If Congress changes for the better

If Congress changes for the better

The decision of the Indian National Congress Working Committee (CWC) to give precedence to the country in response to the question whether the nation or the party came first, proves the organisation's political sense of proportion and foresight.

With the 2019 general elections fast approaching, the first Working Committee that met after Rahul Gandhi became the party president evaluated whether the matter was to revamp the party that had deteriorated or to oust the Narendra Modi government that has been leading the country to disintegration. The Committee concluded that they should set out for a 'second independence struggle' for the safety of the political state called India by overcoming the huge crisis the nation faces under the leadership of the central government. For that, the party president has been entrusted with forming an alliance and poll adjustments with different national and regional parties other than the BJP at the right time and situation. In the next Parliament elections, the Congress expects a grand alliance to form a government of secular parties by unseating the BJP coalition that moves ahead with slogans of 'Hindutva nation'.
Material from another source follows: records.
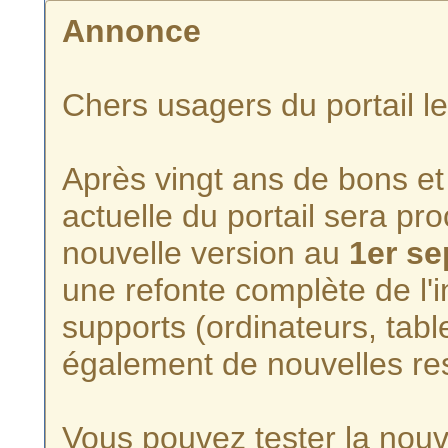
Annonce
Chers usagers du portail l
Après vingt ans de bons et 
actuelle du portail sera p
nouvelle version au
1er s
une refonte complète de l'i
supports (ordinateurs, tabl
également de nouvelles re
Vous pouvez tester la nouve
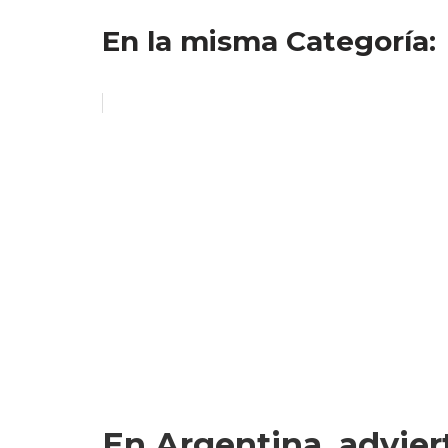
En la misma Categoría:
En Argentina, advier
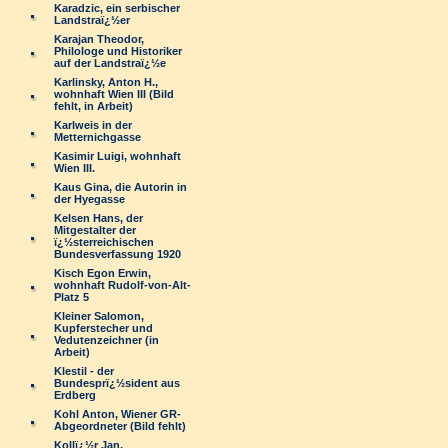
Karadzic, ein serbischer
Landstraï¿½er
Karajan Theodor,
Philologe und Historiker
auf der Landstraï¿½e
Karlinsky, Anton H.,
wohnhaft Wien III (Bild
fehlt, in Arbeit)
Karlweis in der
Metternichgasse
Kasimir Luigi, wohnhaft
Wien III.
Kaus Gina, die Autorin in
der Hyegasse
Kelsen Hans, der
Mitgestalter der
ï¿½sterreichischen
Bundesverfassung 1920
Kisch Egon Erwin,
wohnhaft Rudolf-von-Alt-
Platz 5
Kleiner Salomon,
Kupferstecher und
Vedutenzeichner (in
Arbeit)
Klestil - der
Bundesprï¿½sident aus
Erdberg
Kohl Anton, Wiener GR-
Abgeordneter (Bild fehlt)
Kollï¿½r Jan,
The decision of the Congress to choose a wise path in a situation when the BJP's politics of hatred has drowned all the compassionate souls of the nation in fear with recurring episodes of mob lynchings and murder threats against freedom of expression, is welcome. It was significant that the Congress president Rahul Gandhi declared in the Parliament that the party upholds a positive politics of amity that is inclusive of everyone contrary to the Hindutwa politics of racial hatred that prompts the people to slaughter each other and drive them away from the country in the name of religion and caste. Rahul Gandhi stated that Congress presented a culture of coexistence and inconclusivess towards all, which is entirely different from the BJP that upholds Hindutwa racism, alienates all others outside that monolithic culture and instigates the unlettered brigade against them – something he publicly displayed too by embracing Prime Minister Narendra Modi. Rahul had also made it clear during the no-confidence motion that there were people in the party and the NDA who were fed up with the big brother mentality of the BJP and its leadership and that the party would move ahead incorporating them as well.

Although much emaciated, the Congress is an organisation that has a nationwide presence in India. Therefore Congress still has hopes to be a strong substitute against the BJP's regressive politics. The only thing is that the party should be conscious about its own weaknesses and the existing political scenario. The Congress was not able to exercise the discretion in forming alliances as it failed to realise the changes to the party as well as the nation during the previous Parliament elections and later during the polls to the Lok Sabha and the assemblies. And as the saying goes, it latched on to the concept that an elephant even if gets thinned down could not be chained in a pen and looked at itself as a trifle big 'one'; that in no small measure did help the BJP achieve its target of Congress-free Bharat.

With Rahul Gandhi becoming the leader and the party president, Congress shows signs of generation change occurring in thoughts, dreams and approaches. It asserts that just because the party has been reduced to 44 seats in the last Lok Sabha elections, it does not mean that Congress presence has shrunk. Also, the party spokesman has himself acknowledged its recognition that the giant endeavour needed to protect Indian democracy can succeed only if it moves along with like-minded parties in a spirit of give and take. The party has begun efforts to form alliances in line with that. Discussions are soon to commence with BSP and Samajwadi Party regarding the polls to Madhya Pradesh, Rajasthan and Chhattisgarh assemblies. The plan is to move thence towards a grand alliance.

The alliances that appear as clear possibility are those with Sharad Pawar's NCP in Maharashtra, Lalu Prasad Yadav's RJD in Bihar, Deva Gowda's JD-S in Karnataka and DMK in Tamil Nadu. The states posing uncertainties are West Bengal and Uttar Pradesh. In Bengal, Mamata has not given her aye for Rahul as front leader. But even there, the Congress is moving forward by making big compromises for big goals, taking a lesson from the Karnataka experience. The political situation is that Modi and his party are in a run by wooing giant private groups and media corporates, aiming to spread the politics of polarization and divisiveness, which puts the country in the grip of subversive politics. But even at such a juncture, there is a large majority of people committed to protecting democracy and secularism against such trends. The signal given by Congress at present is that the party is prepared to take that majority into confidence. If that materializes, not only they but even the country at large will have no reason to be disappointed. Therefore, as of now if the Congress changes for the better, the country too will.